Some of Schenck's most important research looked at the adaptation of aquatic plants. An English translation of his 1886 work, Die Biologie der Wassergewächse (The Biology of Aquatic Plants), was issued in 2003. In 1886-1887 Schenck undertook an expedition to Brazil alongside A.F.W. Schimper, whom he had met at Bonn. They were eagerly hosted by the expatriate naturalist Fritz Müller at the German colony of Blumenau on the country's south-eastern coast. Müller, an early proponent of Darwinism, set Schenck to work examining the adaptations of tropical lianas and their climbing habit. The three became lifelong correspondents following their time together, though Schenck never ventured back to the humid tropics. He did however make a trip to Mexico in 1908 with Darmstadt gardener Joseph Anton Purpus, in search of cacti and succulents. On the trip they met up with J.A. Purpus' brother, Carl Albert, who collected with them for some time in Veracruz and Mexico states.

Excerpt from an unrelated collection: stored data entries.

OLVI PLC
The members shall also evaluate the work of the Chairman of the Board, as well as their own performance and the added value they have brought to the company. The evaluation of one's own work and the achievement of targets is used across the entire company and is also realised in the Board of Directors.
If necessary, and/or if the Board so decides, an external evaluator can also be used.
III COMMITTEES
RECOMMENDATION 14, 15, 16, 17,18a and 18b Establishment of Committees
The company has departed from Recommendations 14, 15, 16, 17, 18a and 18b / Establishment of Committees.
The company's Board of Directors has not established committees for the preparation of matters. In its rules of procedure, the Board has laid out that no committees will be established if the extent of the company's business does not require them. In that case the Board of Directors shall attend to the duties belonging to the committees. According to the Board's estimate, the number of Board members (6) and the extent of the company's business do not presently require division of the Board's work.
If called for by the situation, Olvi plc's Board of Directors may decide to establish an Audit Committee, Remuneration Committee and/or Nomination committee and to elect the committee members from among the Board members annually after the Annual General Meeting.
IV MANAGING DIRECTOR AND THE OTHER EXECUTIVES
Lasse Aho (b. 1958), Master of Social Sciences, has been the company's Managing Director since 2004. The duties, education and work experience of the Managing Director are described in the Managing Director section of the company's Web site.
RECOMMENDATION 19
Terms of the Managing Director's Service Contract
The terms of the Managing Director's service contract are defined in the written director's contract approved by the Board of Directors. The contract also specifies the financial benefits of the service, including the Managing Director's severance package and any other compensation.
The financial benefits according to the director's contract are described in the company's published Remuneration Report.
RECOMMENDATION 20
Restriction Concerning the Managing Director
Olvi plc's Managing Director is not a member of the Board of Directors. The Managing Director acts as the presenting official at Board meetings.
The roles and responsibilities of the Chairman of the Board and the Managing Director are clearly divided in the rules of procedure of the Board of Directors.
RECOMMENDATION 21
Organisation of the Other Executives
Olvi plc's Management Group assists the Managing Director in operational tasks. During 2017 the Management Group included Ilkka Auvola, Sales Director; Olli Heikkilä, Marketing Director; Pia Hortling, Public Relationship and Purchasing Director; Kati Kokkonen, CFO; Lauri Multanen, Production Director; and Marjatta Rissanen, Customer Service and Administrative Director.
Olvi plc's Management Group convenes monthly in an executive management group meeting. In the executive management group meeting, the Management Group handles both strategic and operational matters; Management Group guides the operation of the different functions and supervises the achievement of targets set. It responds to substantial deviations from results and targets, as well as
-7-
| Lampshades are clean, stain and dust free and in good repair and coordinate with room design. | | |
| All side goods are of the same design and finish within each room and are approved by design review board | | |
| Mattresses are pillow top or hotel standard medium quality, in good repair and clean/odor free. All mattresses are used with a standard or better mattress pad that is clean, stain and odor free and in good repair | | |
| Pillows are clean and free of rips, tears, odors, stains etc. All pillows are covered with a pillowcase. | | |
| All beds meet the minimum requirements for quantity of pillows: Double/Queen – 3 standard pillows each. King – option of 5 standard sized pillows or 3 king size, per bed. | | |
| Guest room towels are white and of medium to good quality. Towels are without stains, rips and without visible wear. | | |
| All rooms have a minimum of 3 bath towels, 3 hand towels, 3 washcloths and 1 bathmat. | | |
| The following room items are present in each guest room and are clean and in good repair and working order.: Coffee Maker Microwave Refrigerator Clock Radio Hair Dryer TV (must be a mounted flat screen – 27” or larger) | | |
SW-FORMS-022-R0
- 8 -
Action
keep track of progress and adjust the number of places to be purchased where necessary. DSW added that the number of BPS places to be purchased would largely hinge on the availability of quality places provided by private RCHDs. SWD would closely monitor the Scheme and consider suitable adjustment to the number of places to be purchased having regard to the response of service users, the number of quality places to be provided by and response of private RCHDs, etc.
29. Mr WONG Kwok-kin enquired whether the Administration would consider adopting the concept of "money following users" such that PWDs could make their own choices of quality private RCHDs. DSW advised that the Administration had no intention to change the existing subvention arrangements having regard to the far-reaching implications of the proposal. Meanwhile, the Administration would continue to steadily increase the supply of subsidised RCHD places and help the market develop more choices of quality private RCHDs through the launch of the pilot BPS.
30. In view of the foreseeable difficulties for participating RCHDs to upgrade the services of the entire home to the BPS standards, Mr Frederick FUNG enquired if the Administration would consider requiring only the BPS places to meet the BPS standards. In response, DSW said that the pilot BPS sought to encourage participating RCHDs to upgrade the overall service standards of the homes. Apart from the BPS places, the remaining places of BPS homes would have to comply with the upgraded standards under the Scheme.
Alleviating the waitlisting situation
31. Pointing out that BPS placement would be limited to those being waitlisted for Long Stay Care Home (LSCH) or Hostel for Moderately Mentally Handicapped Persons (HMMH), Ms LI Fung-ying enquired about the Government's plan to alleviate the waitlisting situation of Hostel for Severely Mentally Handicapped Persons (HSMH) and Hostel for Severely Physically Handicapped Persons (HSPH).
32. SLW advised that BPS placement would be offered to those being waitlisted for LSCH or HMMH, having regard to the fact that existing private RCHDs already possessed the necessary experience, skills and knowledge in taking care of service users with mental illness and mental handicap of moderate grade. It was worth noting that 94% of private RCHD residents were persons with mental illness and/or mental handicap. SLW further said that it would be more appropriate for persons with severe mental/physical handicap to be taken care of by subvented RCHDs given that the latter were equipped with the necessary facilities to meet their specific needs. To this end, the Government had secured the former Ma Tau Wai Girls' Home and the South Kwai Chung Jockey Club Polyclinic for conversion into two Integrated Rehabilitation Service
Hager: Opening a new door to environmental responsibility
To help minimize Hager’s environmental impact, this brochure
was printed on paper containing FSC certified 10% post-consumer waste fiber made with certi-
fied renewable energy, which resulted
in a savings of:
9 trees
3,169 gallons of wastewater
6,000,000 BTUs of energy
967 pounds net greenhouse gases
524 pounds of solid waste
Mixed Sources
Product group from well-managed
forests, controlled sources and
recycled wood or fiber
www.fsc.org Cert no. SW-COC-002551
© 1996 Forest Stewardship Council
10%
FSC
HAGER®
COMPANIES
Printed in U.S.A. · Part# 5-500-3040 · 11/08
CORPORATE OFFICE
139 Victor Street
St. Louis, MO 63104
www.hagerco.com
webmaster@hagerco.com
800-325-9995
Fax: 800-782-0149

Schenck co-authored the botanical series Vegetationsbilder (1903-1924) with George Karsten (1863-1937) and was one of four authors of the widely used textbook Lehrbuch der Botanik für Hochschulen (16 editions, published 1894-1923). His liana studies in Brazil resulted in two volumes of Schimper"s nine-volume series, Botanische Mittheilungen aus den Tropen. Schenck also helped to edit Schimper's plant geography text in the 1890s, when his former travelling partner fell ill following a trip to Africa, and published the results of the German Antarctic Expedition of 1901-1903. His brother was the geologist and botanist Adolf Schenck (1857-1936).
Sources:
E. Cittadino, Nature as the laboratory: Darwinian plant ecology in the German Empire, 1880-1900: 104-105
M. Möbius, 1927, "Heinrich Schenck", Berichte der Deutschen Botanischen Gesellschaft, 45: 89-101.